I used the format of C-RLFT example (which has 2 json examples) in ReadMe to create 6 json examples. Then I used generate_dataset to pretokenize the data. Then used ochat.training_deepspeed.train to train the model with this data.
I got the following error:
File "openchat/ochat/training_deepspeed/train.py", line 279, in
train()
File "openchat/ochat/training_deepspeed/train.py", line 209, in train
model_engine, optimizer = create_model(args)
^^^^^^^^^^^^^^^^^^
File "openchat/ochat/training_deepspeed/train.py", line 106, in create_model
model_engine, optimizer, _, _ = deepspeed.initialize(args=args,
^^^^^^^^^^^^^^^^^^^^^^^^^^^^^^^
File "python3.11/site-packages/deepspeed/init.py", line 157, in initialize
config_class = DeepSpeedConfig(config, mpu)

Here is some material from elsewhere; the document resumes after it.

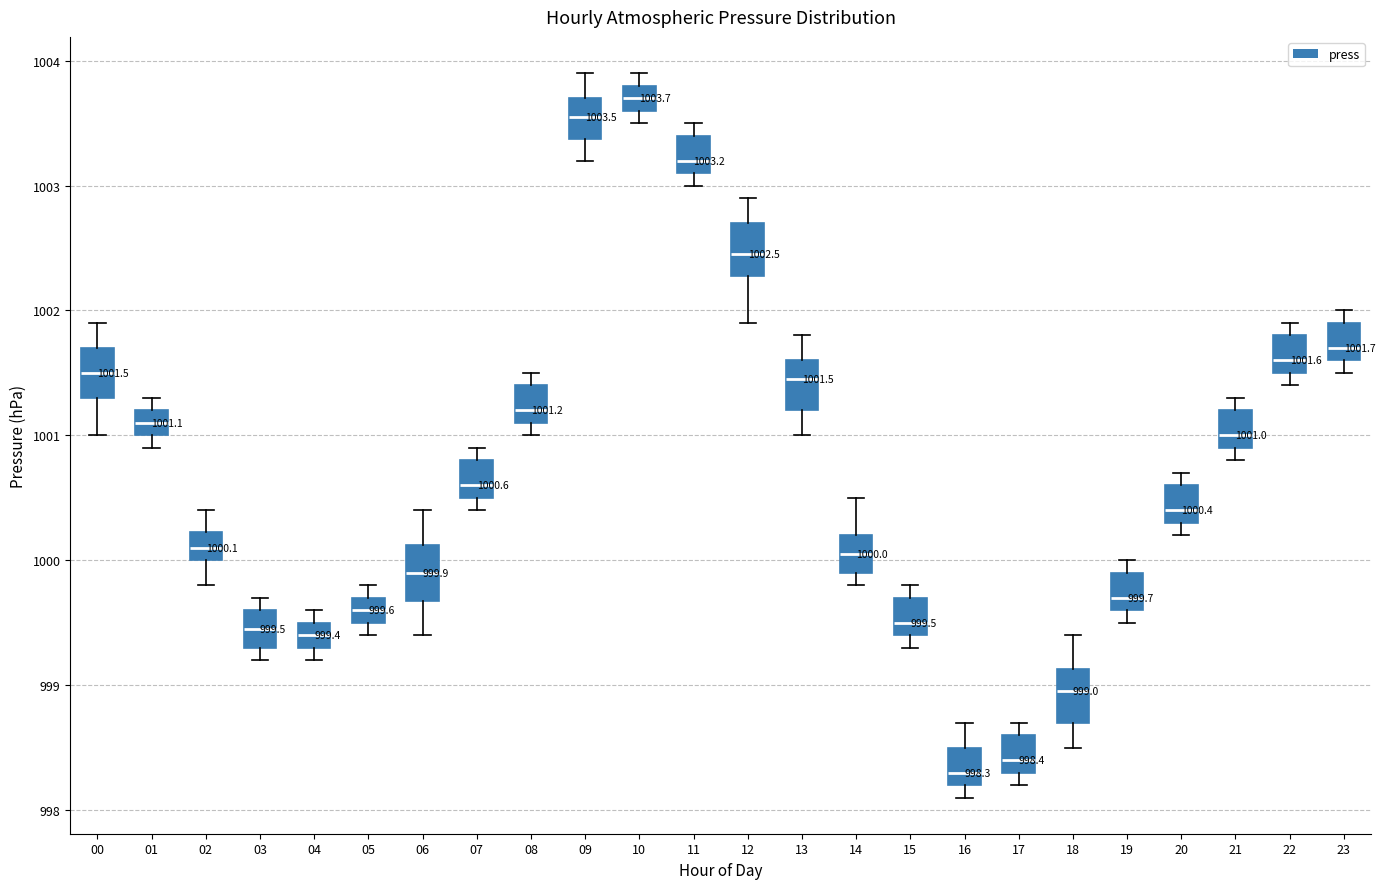

Which box has the lowest median line?

16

^^^^^^^^^^^^^^^^^^^^^^^^^^^^
File "python3.11/site-packages/deepspeed/runtime/config.py", line 703, in init
self._param_dict = hjson.load(open(config, "r"), object_pairs_hook=dict_raise_error_on_duplicate_keys)
^^^^^^^^^^^^^^^^^^^^^^^^^^^^^^^^^^^^^^^^^^^^^^^^^^^^^^^^^^^^^^^^^^^^^^^^^^^^^^^^^^^
File "python3.11/site-packages/hjson/init.py", line 117, in load
return loads(fp.read(),
^^^^^^^^^^^^^^^^
File "python3.11/site-packages/hjson/init.py", line 190, in loads
return cls(encoding=encoding, **kw).decode(s)
^^^^^^^^^^^^^^^^^^^^^^^^^^^^^^^^^^^^^^
File "python3.11/site-packages/hjson/decoder.py", line 520, in decode
obj, end = self.raw_decode(s)
^^^^^^^^^^^^^^^^^^
File "python3.11/site-packages/hjson/decoder.py", line 559, in raw_decode
return self.scan_once(s, idx)
^^^^^^^^^^^^^^^^^^^^^^
File "python3.11/site-packages/hjson/decoder.py", line 329, in scan_once
return _scan_once(string, idx)
^^^^^^^^^^^^^^^^^^^^^^^
File "python3.11/site-packages/hjson/decoder.py", line 319, in _scan_once
return parse_object((string, idx + 1), encoding, strict,
^^^^^^^^^^^^^^^^^^^^^^^^^^^^^^^^^^^^^^^^^^^^^^^^^
File "python3.11/site-packages/hjson/decoder.py", line 366, in JSONObject
key, end = scanKeyName(s, end, encoding, strict)
^^^^^^^^^^^^^^^^^^^^^^^^^^^^^^^^^^^^^
File "python3.11/site-packages/hjson/decoder.py", line 280, in scanKeyName
raise HjsonDecodeError("Bad key name (eof)", s, end);
^^^^^^^^^^^^^^^^^^^^^^^^^^^^^^^^^^^^^^^^^^^^^^^^^^^^
hjson.scanner.HjsonDecodeError: Bad key name (eof): line 35 column 2 (char 796)
Are you running the command in the root directory of the repo? The working directory should be the root directory.
Yes, I also gave the absolute path to the data file. The train.py said it was loading the data file fine.
Did you try the format in readme by your self? Or the small size of the data is a problem? since I only had 6 json examples in the file.
@imoneoi I think my deepspeed_config.json was corrupted. After getting a new copy, I can train the model now. Sorry for my mistake.